_PASSAGE PROVIDED_
★ ★ ★ ★
Which is written in TypeScript, which you’ve used in the past, and will help you get further, but not quite there, until you become intimately familiar with how SwiftUI does it’s stuff.

Typescript info


Which will get you to the point where you can kind of render an APL document in a SwiftUI view, Daily cheese rendering better


Which will make you happy until you discover that part of APL support is being able to render Scalable Vector Graphics (SVG) path data.

SVG Info


Which will make you realize that SwiftUI has no native SVG support.


Which will lead you to take a look at the Macaw library, but discover it isn’t suitable for you because you need watchOS support.

Macaw Logo


Which will make you write your own Swift/SwiftUI SVG Renderer which should run on iOS, macOS, watchOS and tvOS.


Which will help you interpret paths such as M48,24c0,13.255-10.745,24-24,24S0,37.255,0,24S10.745,0,24,0S48,10.745,48,24z (a circle) with the help of an online viewing tool


Which will lead you into the joys of Bezier Curves, which will make you wish you’d paid more attention to mathematics in school, and learn how to calculate the first control point for smooth curves.


Which will make you want to share your SwiftUI SVG path data renderer done since you can’t be the only one that needs that, and it is a nice independent component.

SVG Preview


Which will make you learn for the first time how to publish a Swift Package, and make all the usual initial mistakes. You call it SvgVectorView because naming is hard.


Which will be there for everyone to see in the GitHub history, but at least you’ve learned how to publish Swift packages, which you’ve always wanted to learn.


Which will make you lose all the context from what you are really trying to do, which is support APL in your app.


Which will bring you back to integrating your new SwiftUI SVG support into your app.


Which will make you realize things still won’t render properly

Wrong measure


Which will cause you to remember the measure callbacks the the APL Core Library makes back into your code to measure how much screen space text will take.The ones that were left to the default example callbacks.


Which, when updated, now show it rendering better. But those Vector graphics still don’t look right.
★ ★ ★ ★
_RECORDED INFORMATION_
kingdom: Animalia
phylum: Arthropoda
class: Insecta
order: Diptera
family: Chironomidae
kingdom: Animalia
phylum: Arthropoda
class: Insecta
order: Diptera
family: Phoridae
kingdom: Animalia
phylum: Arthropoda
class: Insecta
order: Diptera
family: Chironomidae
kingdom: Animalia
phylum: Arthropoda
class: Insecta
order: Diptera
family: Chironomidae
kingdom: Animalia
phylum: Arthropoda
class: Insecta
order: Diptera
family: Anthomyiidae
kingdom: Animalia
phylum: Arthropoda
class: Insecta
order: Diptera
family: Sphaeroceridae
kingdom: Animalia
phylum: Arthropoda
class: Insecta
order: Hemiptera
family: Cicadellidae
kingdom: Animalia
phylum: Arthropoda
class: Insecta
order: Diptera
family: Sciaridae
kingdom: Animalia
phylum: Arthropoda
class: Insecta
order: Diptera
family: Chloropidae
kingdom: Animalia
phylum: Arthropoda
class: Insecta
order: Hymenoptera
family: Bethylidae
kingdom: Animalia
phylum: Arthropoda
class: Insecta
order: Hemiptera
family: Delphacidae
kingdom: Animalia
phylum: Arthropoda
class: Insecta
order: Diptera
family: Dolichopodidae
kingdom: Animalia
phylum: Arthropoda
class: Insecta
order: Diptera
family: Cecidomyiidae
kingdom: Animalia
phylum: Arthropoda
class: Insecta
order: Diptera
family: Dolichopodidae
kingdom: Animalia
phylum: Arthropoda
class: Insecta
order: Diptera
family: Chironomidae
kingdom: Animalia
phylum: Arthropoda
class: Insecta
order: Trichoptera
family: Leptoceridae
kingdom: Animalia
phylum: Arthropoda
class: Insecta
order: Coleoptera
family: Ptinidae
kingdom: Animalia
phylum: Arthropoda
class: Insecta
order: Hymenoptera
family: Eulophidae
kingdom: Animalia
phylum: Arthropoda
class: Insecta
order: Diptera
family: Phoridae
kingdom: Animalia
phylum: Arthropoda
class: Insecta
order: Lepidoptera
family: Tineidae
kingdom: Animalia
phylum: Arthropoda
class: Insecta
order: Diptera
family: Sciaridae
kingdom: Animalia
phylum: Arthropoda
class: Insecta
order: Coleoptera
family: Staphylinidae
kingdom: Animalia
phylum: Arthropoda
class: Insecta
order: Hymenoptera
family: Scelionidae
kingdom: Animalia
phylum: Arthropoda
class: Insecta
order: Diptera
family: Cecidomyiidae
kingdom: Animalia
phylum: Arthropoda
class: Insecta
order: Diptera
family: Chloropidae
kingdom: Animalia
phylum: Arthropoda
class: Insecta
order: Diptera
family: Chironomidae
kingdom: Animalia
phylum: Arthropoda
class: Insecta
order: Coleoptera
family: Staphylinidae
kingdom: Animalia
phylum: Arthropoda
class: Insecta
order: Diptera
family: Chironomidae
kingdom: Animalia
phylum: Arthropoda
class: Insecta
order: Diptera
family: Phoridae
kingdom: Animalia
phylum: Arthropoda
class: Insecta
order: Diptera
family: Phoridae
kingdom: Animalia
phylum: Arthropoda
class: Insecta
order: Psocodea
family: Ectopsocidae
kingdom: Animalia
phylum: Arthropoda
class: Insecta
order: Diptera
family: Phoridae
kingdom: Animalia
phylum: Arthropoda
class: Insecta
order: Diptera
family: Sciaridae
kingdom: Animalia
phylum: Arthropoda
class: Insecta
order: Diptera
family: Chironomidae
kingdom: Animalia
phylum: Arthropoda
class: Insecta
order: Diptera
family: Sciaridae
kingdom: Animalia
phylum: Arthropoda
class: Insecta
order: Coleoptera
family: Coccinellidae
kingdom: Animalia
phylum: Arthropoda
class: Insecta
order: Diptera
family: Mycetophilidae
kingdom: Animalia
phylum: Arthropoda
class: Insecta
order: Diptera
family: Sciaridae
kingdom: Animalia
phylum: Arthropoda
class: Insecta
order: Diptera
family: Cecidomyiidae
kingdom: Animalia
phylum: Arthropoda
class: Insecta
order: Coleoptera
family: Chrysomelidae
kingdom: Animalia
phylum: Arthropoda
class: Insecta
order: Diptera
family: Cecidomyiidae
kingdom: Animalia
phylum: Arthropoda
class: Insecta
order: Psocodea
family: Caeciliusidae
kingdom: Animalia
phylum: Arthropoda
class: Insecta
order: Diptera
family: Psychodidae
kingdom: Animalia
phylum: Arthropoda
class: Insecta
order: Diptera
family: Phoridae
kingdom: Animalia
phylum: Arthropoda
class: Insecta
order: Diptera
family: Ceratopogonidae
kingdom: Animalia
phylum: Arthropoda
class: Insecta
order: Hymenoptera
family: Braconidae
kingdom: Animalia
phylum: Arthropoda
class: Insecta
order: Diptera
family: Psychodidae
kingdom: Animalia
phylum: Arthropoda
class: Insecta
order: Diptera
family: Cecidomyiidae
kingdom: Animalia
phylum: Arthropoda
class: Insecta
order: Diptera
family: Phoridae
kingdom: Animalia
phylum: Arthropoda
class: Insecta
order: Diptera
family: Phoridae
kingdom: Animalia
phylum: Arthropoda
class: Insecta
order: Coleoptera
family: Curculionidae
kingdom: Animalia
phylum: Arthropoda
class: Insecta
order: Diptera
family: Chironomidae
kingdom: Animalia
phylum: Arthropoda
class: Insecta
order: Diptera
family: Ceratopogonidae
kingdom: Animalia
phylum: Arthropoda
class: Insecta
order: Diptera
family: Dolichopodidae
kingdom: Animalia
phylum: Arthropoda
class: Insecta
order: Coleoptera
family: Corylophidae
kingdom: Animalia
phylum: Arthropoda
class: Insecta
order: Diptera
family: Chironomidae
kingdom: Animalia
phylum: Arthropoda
★ ★ ★ ★
_YOUR INSTRUCTIONS_
Reproduce the text about rendering APL in SwiftUI word for word, starting at "Which will get" and ending at "need watchOS support.".

_EXERCISE RESULT_
Which will get you to the point where you can kind of render an APL document in a SwiftUI view, Daily cheese rendering better


Which will make you happy until you discover that part of APL support is being able to render Scalable Vector Graphics (SVG) path data.

SVG Info


Which will make you realize that SwiftUI has no native SVG support.


Which will lead you to take a look at the Macaw library, but discover it isn’t suitable for you because you need watchOS support.